> Description of the task
Lines with the string "pixels" must each be copied from the listing.

> Entries shown
****

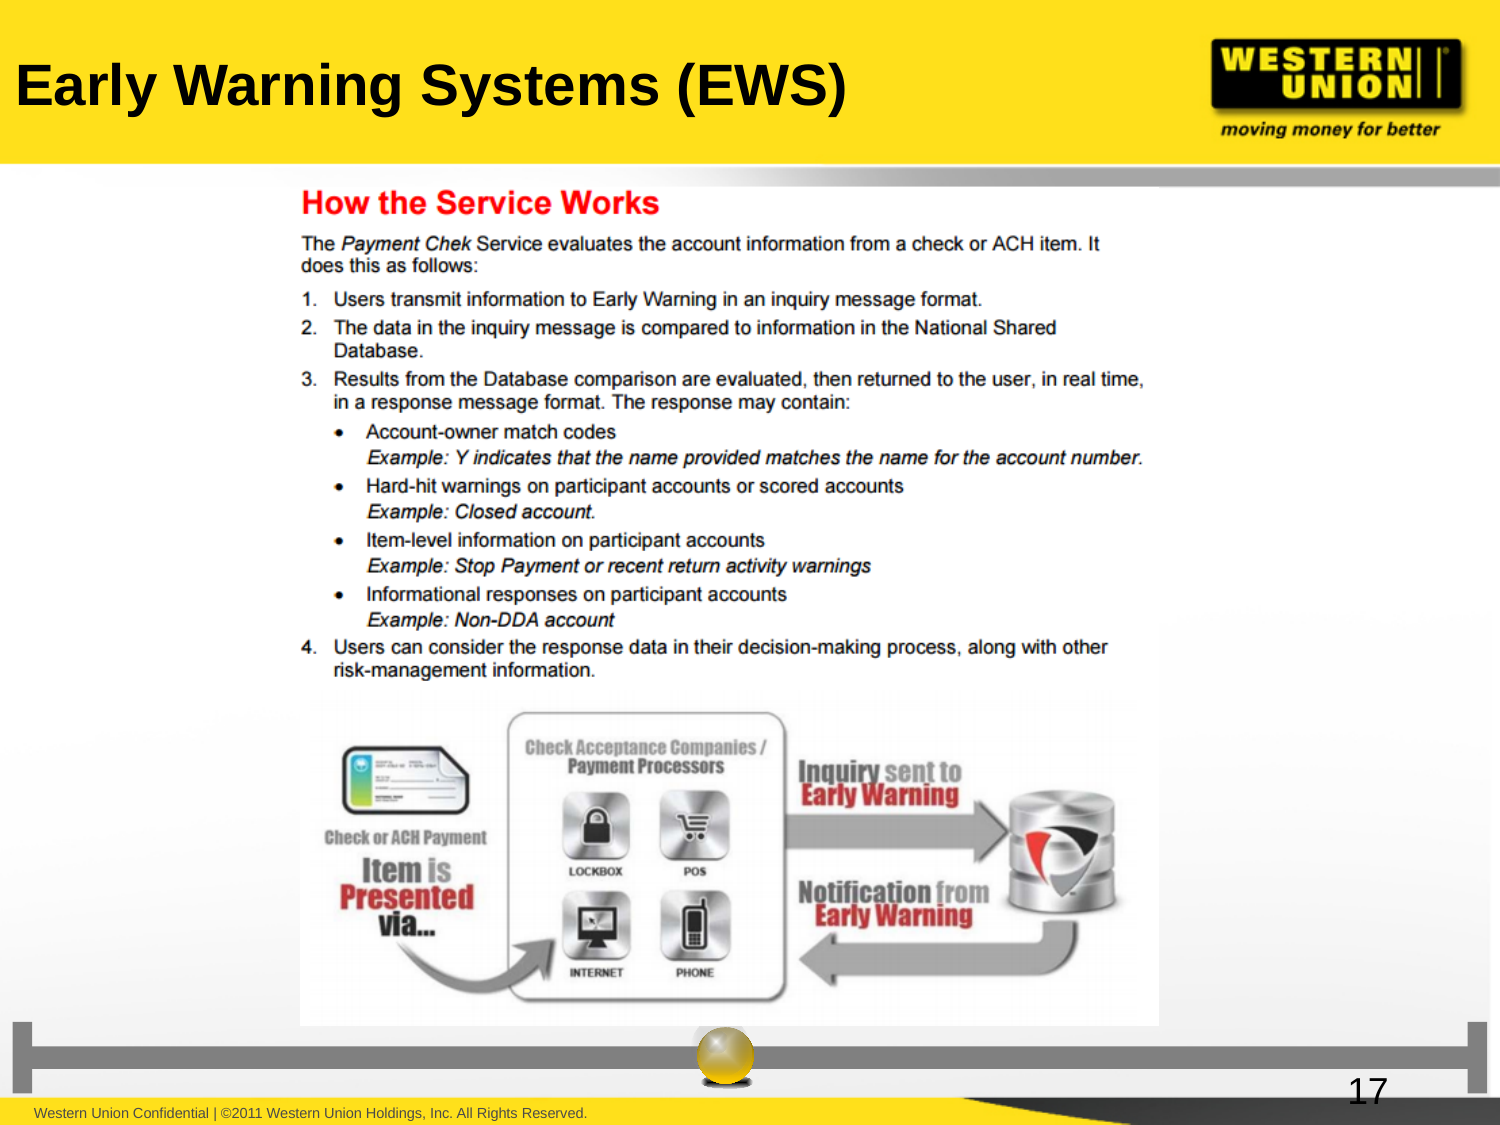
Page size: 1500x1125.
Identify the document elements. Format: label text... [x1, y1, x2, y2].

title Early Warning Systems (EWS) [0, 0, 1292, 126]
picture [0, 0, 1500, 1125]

****

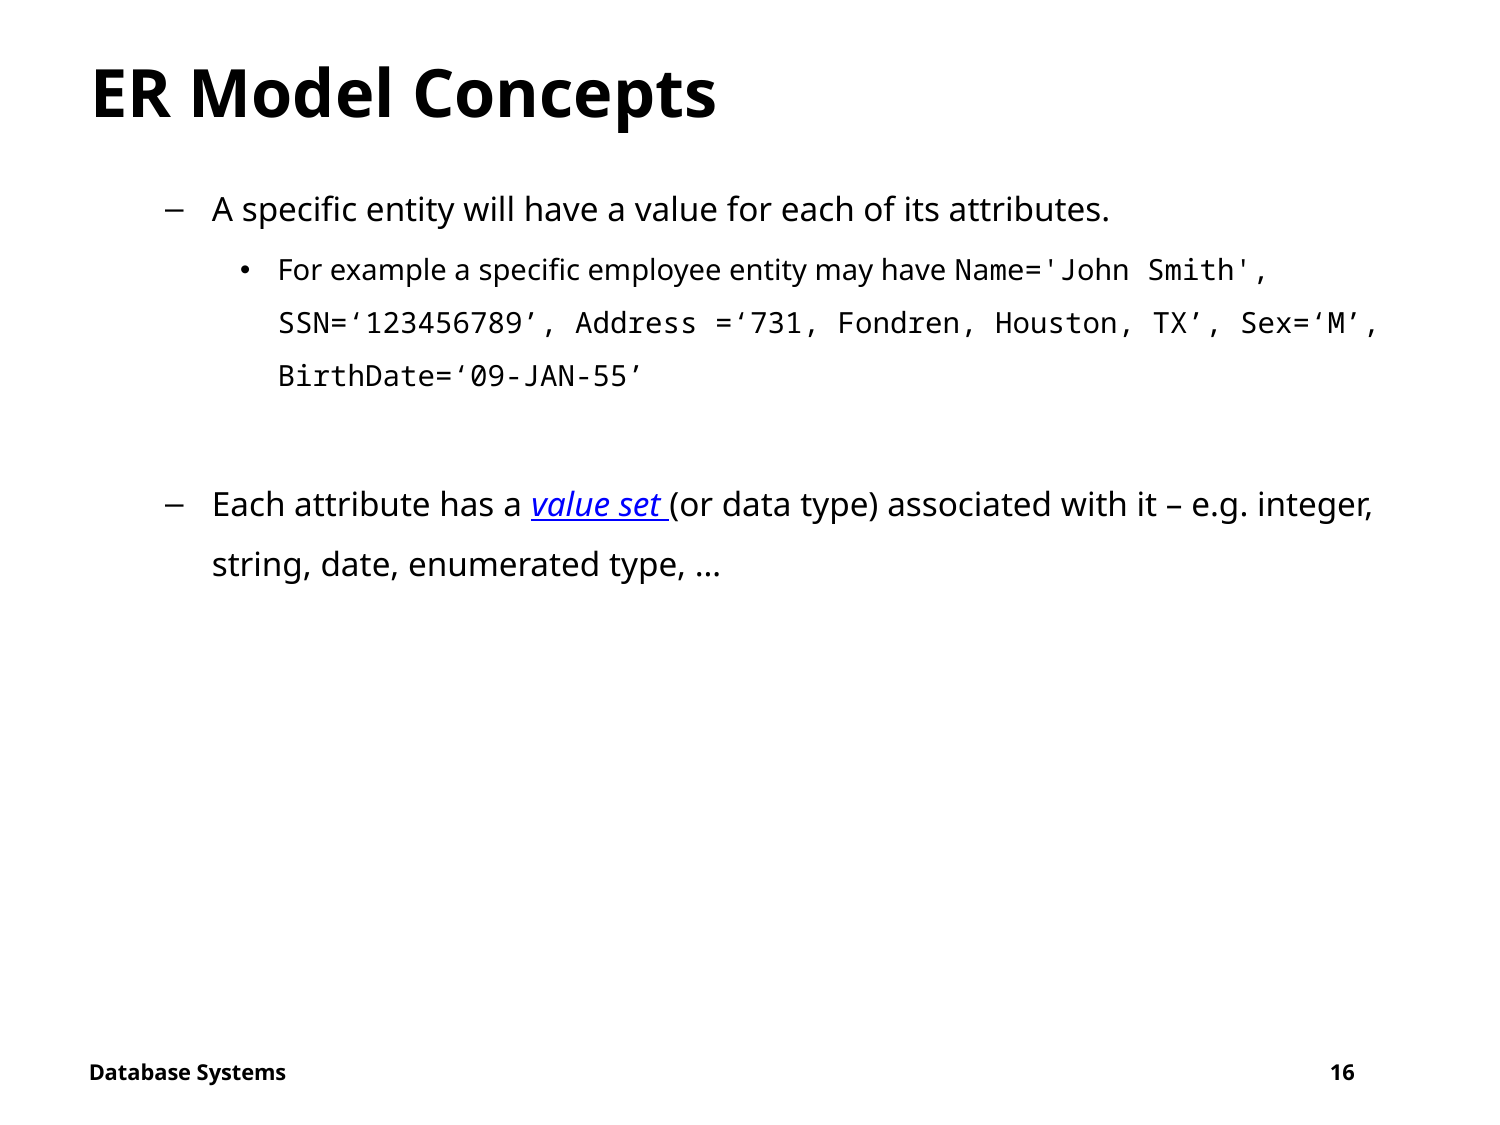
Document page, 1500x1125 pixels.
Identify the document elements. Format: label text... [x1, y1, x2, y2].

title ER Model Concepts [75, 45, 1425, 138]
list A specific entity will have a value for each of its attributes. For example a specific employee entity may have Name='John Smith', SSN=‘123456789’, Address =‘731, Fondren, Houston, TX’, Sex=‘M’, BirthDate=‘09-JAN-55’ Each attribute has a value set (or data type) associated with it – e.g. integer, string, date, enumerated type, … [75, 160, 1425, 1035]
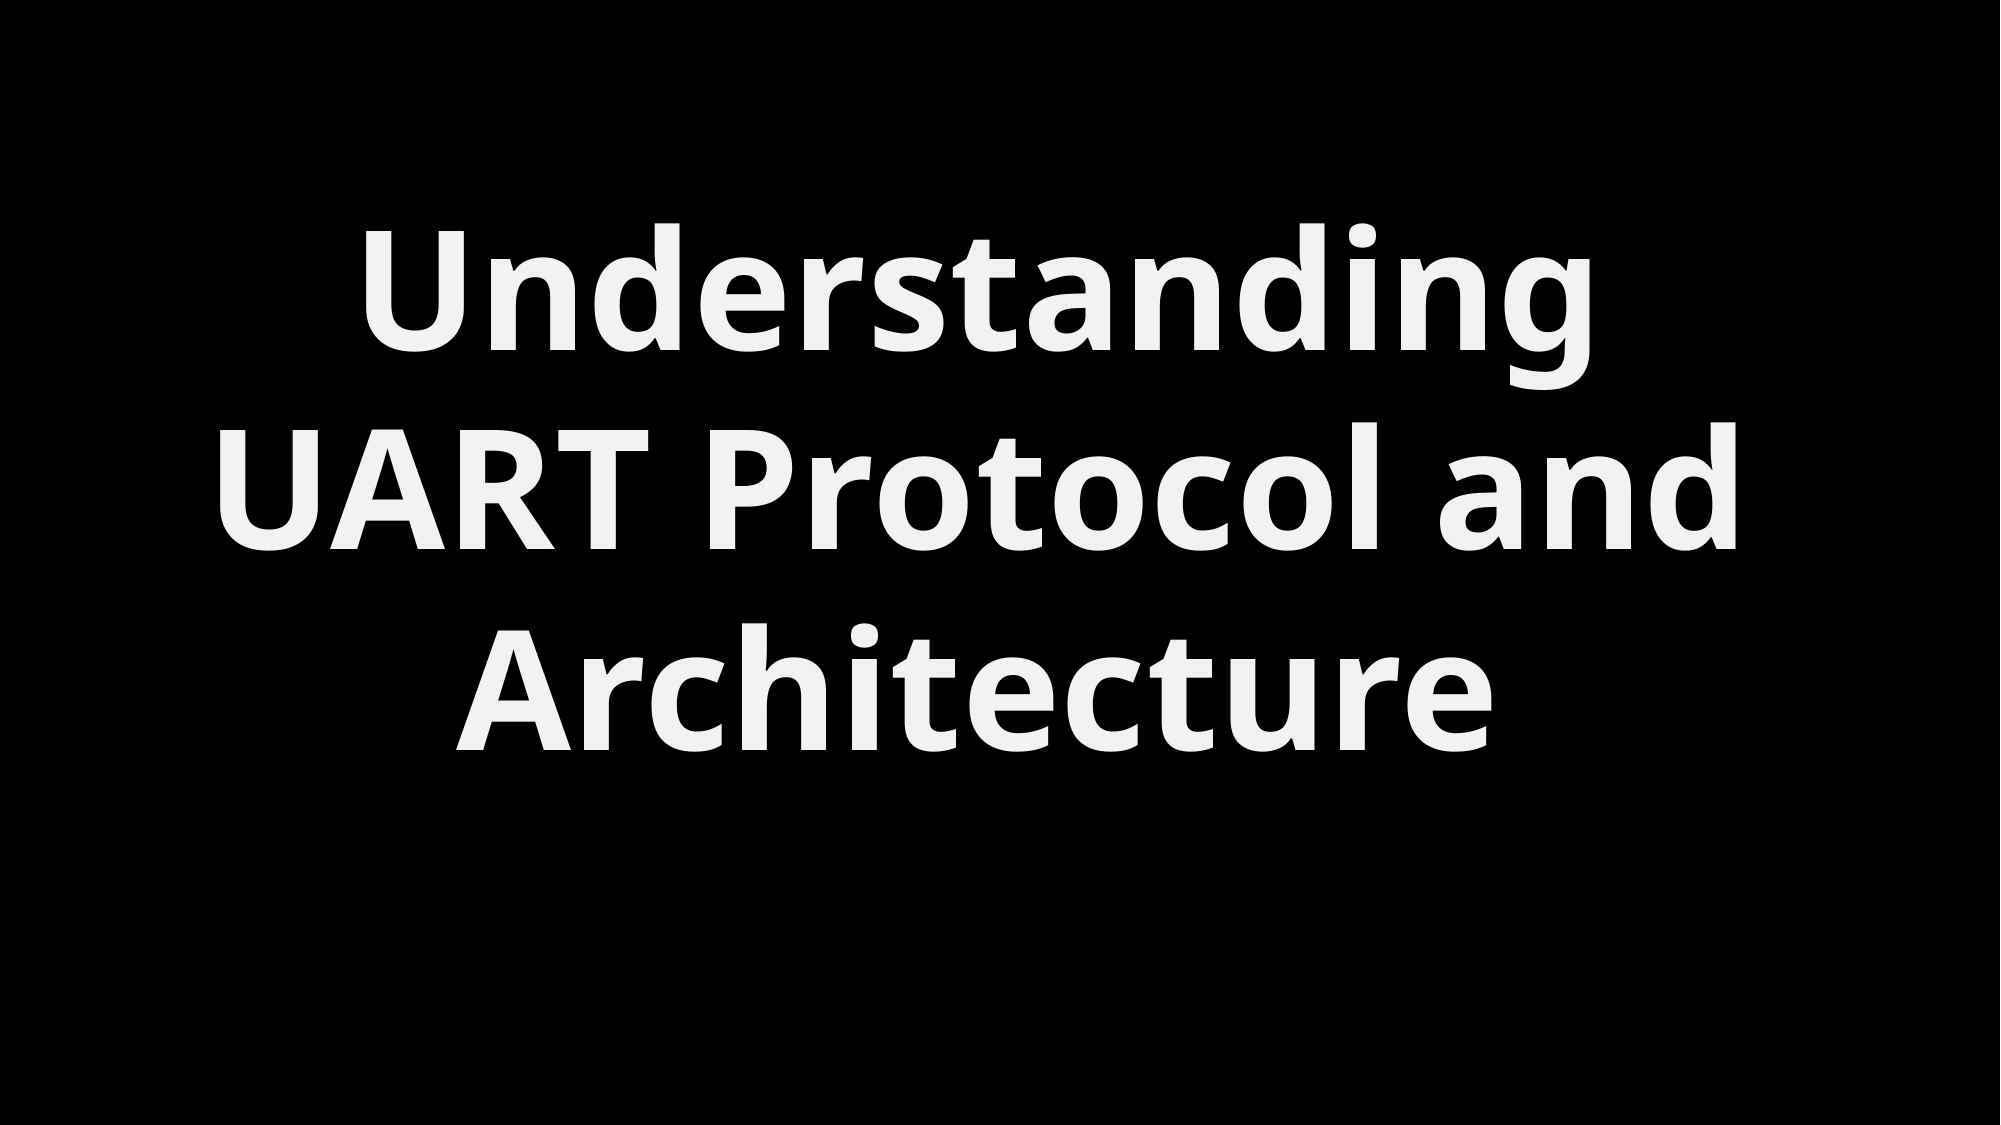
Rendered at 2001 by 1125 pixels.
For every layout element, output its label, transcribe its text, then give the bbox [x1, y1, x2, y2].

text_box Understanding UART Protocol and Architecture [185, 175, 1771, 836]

****

> Solution
Document page, 1500x1125 pixels.
Rendered at 2001 by 1125 pixels.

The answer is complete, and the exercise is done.